To prove the QRST is a parallelogram.
Step 1: Given [tex]\angle T \cong \angle R[/tex] and [tex]\overline{Q R} \| \overline{T S}[/tex]
Step 2: [tex]\angle R Q S \text { and } \angle T S Q[/tex] are alternate interior angles.
Definition of alternate interior angles
Step 3: Alternate interior angle theorem:
If two parallel lines cut by a transversal then the alternate interior angles are congruence.
QR and TS are parallel lines cut by QS.
Therefore, [tex]\angle R Q S \cong \angle T S Q[/tex]
Step 4: Reflexive property of congruence:
Any geometric figure is congruence to itself.
Therefore, [tex]\overline{Q S} \cong \overline{Q S}[/tex]
Step 5: By the above steps
[tex]\angle T \cong \angle R[/tex] (Angle), [tex]\angle R Q S \cong \angle T S Q[/tex] (Angle) and [tex]\overline{Q S} \cong \overline{Q S}[/tex] (Side)

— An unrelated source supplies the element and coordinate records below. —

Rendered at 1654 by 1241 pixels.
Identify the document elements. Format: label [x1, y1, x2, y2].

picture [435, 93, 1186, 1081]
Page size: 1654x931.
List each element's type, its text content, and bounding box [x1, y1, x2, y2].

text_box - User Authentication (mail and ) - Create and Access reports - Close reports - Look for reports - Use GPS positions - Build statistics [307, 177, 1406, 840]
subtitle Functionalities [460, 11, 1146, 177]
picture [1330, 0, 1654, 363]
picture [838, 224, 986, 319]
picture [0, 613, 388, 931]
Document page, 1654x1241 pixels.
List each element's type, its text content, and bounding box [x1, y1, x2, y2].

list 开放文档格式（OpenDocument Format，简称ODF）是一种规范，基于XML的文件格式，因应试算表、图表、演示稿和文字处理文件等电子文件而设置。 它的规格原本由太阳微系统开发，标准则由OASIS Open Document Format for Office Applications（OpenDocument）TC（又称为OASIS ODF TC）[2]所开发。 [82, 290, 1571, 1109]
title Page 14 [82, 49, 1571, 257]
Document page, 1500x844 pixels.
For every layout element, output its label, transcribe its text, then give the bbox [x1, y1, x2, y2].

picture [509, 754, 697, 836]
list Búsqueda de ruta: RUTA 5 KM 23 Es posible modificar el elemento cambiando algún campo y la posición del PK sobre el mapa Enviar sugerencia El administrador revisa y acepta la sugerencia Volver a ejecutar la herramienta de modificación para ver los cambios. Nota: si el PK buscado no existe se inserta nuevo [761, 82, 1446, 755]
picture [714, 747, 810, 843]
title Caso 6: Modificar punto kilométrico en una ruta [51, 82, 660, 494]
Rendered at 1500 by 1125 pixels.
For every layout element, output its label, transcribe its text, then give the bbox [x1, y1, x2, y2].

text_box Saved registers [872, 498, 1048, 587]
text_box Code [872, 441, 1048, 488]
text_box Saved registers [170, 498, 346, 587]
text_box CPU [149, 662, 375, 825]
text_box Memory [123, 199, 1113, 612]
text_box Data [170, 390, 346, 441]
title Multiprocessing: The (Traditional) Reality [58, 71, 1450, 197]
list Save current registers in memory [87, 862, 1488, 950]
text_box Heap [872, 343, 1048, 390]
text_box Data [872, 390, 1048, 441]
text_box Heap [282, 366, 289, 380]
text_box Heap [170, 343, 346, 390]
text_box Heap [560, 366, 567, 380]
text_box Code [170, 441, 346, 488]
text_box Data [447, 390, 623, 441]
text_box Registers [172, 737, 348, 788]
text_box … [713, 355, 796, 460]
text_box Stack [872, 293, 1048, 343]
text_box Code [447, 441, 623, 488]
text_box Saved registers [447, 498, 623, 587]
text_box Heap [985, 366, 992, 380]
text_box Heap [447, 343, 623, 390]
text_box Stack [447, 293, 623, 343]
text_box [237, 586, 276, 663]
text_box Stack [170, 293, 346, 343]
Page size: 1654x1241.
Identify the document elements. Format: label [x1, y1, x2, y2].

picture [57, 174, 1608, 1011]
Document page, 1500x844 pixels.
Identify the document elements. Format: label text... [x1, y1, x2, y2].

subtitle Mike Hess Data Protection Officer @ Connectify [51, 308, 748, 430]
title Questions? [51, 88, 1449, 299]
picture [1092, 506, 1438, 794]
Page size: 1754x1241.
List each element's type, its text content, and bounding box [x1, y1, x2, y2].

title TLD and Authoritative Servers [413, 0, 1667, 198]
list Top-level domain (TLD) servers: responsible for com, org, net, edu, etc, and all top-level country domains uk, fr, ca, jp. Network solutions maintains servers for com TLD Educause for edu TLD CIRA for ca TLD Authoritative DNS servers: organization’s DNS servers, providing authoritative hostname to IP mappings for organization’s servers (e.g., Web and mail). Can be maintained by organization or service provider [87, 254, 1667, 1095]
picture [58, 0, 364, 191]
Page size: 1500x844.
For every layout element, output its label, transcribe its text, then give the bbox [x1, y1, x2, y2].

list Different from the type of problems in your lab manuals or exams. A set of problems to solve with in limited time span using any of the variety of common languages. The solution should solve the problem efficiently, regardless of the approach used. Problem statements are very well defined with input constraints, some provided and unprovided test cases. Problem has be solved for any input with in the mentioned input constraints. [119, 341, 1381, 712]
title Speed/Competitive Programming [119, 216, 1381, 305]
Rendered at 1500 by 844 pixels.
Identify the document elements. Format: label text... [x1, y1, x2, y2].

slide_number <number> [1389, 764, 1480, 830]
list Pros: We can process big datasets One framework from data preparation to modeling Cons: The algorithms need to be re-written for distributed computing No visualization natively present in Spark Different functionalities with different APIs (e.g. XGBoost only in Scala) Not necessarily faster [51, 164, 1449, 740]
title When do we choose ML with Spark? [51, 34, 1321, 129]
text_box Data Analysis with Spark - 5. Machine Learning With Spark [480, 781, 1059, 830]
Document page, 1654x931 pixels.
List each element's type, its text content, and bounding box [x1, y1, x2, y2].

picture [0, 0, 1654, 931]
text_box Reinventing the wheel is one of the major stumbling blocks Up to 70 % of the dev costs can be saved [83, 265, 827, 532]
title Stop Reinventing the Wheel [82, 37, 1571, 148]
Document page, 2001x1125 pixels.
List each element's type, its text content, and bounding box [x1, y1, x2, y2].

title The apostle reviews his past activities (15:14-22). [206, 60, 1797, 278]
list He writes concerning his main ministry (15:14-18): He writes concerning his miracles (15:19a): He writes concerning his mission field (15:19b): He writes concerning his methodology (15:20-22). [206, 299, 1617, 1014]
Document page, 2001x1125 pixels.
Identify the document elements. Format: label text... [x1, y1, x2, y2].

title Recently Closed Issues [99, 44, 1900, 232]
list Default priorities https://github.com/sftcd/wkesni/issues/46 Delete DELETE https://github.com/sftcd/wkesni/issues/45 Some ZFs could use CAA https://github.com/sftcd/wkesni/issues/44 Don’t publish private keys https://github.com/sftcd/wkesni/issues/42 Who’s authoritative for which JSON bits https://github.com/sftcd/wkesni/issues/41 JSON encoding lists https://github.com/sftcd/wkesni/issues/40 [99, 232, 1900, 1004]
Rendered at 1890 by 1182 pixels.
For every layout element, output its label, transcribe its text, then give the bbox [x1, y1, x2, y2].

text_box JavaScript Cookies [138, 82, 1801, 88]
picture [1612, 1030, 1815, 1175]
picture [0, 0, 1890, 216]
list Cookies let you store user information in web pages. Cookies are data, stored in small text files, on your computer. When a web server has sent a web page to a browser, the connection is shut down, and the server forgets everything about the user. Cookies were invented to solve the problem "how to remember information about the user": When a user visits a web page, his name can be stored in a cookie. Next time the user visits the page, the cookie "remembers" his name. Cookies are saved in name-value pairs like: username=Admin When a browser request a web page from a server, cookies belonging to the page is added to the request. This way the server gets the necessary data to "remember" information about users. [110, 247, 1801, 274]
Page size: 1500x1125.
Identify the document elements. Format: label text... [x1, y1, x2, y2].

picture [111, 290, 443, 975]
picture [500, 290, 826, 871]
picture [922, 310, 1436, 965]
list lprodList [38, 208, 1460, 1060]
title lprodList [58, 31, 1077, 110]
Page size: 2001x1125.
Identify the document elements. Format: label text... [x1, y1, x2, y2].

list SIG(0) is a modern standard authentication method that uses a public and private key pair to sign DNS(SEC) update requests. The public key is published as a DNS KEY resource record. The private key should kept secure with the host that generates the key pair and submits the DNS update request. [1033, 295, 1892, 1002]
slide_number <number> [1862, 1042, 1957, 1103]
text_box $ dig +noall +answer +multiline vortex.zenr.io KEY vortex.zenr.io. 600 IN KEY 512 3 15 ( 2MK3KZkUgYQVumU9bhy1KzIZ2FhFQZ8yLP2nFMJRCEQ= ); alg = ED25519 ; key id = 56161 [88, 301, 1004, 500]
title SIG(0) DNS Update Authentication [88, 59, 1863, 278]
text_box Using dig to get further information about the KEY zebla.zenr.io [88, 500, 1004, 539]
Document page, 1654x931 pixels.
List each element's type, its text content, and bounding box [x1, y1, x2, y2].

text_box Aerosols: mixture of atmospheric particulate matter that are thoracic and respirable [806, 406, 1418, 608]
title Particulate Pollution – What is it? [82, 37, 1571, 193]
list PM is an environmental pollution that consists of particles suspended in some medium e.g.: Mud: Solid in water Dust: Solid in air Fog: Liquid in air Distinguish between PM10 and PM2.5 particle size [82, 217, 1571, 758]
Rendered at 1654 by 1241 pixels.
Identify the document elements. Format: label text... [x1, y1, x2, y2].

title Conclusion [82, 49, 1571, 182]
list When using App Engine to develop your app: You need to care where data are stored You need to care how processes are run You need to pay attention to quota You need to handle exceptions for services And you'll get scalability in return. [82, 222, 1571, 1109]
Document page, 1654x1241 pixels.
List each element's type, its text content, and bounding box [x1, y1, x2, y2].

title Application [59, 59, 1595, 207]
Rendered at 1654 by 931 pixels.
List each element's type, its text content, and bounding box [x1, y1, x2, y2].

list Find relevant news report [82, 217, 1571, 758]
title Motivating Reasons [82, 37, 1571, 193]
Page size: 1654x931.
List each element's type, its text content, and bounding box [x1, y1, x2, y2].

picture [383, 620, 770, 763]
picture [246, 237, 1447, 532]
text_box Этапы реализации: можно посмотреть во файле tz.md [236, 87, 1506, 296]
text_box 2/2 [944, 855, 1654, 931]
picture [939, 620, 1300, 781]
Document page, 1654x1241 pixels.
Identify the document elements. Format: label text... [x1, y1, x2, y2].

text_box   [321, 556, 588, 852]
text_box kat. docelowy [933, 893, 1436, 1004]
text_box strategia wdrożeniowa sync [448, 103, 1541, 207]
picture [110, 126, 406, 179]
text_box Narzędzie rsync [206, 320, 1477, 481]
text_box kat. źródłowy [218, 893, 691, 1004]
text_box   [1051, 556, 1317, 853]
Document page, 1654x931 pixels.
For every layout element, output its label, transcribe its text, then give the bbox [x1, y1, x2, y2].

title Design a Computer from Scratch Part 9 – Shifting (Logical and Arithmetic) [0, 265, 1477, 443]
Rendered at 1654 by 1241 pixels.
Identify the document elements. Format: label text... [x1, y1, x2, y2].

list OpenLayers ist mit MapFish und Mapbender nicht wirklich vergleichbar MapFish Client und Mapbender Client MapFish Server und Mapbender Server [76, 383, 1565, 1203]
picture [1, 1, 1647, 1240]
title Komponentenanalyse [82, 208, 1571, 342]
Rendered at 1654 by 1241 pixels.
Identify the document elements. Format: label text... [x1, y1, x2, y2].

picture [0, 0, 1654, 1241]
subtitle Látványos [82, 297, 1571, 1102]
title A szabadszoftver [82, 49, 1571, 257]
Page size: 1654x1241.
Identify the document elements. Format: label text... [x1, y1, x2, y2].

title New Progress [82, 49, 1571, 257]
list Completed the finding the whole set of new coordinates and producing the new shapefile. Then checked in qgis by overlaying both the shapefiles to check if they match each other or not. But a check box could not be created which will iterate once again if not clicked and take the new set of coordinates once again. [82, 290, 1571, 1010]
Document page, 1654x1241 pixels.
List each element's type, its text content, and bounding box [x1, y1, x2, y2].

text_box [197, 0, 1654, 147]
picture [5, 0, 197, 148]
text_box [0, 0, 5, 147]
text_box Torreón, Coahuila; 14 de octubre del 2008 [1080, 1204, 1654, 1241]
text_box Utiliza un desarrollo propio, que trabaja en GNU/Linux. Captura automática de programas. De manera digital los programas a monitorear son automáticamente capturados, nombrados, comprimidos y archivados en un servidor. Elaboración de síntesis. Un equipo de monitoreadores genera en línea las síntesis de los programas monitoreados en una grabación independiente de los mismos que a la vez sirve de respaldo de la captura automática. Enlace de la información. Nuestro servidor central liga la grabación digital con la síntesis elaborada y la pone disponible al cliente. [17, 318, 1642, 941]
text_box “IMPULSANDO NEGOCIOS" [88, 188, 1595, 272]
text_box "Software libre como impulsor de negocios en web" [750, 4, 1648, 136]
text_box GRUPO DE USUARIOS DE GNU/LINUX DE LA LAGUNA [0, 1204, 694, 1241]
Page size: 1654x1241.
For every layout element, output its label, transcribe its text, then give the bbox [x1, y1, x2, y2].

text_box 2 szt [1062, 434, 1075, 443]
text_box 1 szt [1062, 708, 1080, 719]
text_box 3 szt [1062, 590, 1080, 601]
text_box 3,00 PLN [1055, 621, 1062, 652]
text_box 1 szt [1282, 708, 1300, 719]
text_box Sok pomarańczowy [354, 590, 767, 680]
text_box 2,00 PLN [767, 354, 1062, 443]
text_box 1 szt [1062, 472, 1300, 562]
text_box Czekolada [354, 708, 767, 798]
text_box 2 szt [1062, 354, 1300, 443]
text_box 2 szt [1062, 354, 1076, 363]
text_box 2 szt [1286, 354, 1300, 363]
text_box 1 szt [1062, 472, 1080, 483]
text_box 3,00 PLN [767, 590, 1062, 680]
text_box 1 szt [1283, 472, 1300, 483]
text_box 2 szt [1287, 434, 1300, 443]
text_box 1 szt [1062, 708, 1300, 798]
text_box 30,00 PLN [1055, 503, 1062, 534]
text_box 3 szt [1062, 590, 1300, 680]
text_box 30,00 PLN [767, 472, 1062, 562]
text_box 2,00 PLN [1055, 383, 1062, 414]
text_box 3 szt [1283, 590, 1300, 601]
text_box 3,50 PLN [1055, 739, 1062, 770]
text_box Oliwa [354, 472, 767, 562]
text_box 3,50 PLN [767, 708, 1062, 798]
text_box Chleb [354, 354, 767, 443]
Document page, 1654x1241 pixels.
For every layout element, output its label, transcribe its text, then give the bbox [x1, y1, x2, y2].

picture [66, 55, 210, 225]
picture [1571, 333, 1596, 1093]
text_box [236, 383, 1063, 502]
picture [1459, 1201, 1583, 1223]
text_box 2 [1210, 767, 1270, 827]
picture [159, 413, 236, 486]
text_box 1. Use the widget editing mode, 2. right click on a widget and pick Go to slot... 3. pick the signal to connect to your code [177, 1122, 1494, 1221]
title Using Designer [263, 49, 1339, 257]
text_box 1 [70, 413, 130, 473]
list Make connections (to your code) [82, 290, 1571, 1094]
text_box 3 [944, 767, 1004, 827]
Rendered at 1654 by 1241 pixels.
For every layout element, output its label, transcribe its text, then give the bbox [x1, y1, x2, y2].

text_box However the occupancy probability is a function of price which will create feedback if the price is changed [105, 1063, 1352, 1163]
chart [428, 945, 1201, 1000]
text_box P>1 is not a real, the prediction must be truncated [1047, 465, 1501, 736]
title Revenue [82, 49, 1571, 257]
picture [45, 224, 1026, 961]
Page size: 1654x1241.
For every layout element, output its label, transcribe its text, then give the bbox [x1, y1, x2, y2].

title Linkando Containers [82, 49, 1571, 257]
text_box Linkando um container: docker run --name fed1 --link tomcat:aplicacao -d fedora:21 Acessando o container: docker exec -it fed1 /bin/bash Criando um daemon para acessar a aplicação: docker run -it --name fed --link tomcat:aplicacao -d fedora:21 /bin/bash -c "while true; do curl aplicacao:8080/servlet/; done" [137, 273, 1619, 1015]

Hence [tex]\triangle Q T S \cong \triangle S R Q[/tex] (by ASA congruence theorem)
Step 6: Corresponding parts of congruence triangles are congruent.
[tex]\Rightarrow \ \overline{Q R} \cong \overline{T S}[/tex]
Step 7: Property of parallelogram:
If one pair of opposite sides are both parallel and congruent, then the quadrilateral is a parallelogram.
Hence Quadrilateral QRST is a parallelogram.